*EXERCISE PASSAGE*:

Segment Open

Two doctors in masks in an operating room
Sadovnikoff (left) and Stone (right). “Social distancing bought us time,” Stone says. “I know people are hurting and it’s hard, but it is making a big difference.”

Two anesthesiologists found themselves working together in the COVID ICU at Brigham and Women’s Hospital in Boston. They are Dr. Alex Stone ’12, resident anesthesiologist, and Dr. Nick Sadovnikoff ’77, P’15, faculty anesthesiologist, co-director of the surgical intensive care unit and co-chair of the hospital ethics committee. They spoke with Mary Elizabeth Strunk.


Dr. Alex Stone: March started off as the typical surgical ICU month, with postoperative and trauma patients. Then the world completely changed. They opened a new COVID ICU and I was transferred over. It was a bit of a scary turn, because there were a lot of unknowns and some providers were being quarantined.

Segment Closed

Stored items from a collection:
Segment Open

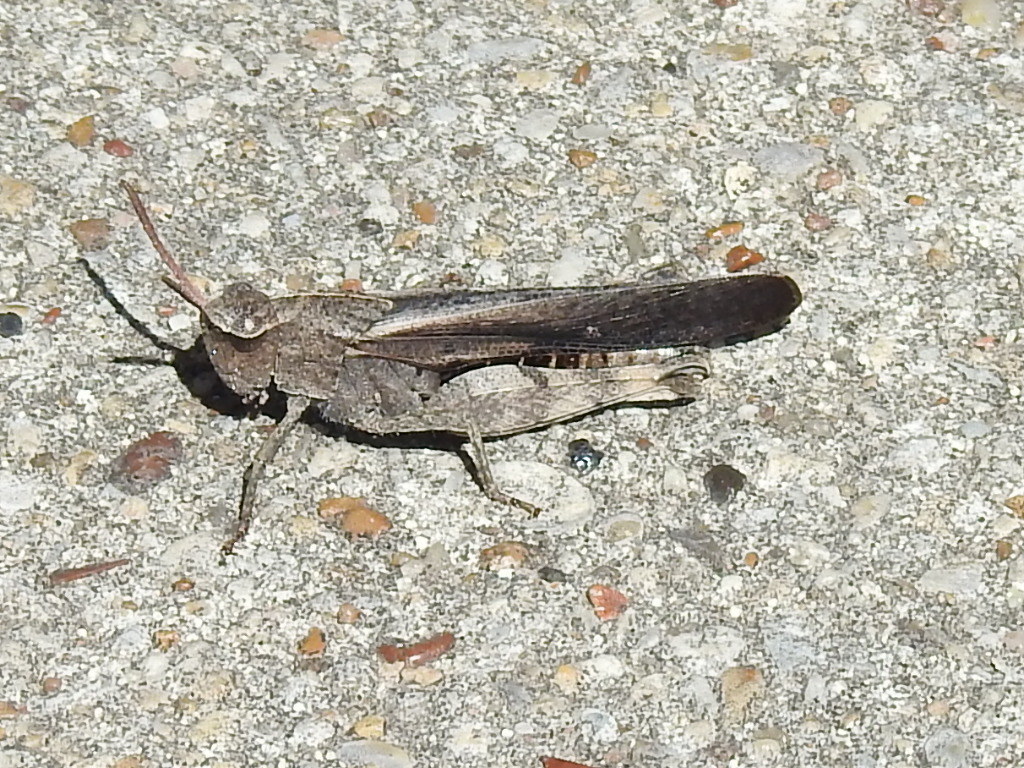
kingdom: Animalia
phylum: Arthropoda
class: Insecta
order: Orthoptera
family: Acrididae
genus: Chortophaga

Segment Closed

*ASSIGNED TASK*: Can you summarize the text about the COVID ICU in two sentences?

*ANSWER SECTION*: Anesthesiologists Dr. Alex Stone and Dr. Nick Sadovnikoff, who found themselves working together in the COVID ICU at Brigham and Women's Hospital in Boston, spoke with Mary Elizabeth Strunk. Stone recalls that March began as a typical surgical ICU month but changed completely when a new COVID ICU opened and Stone was transferred there, a scary turn given the many unknowns and the quarantining of some providers.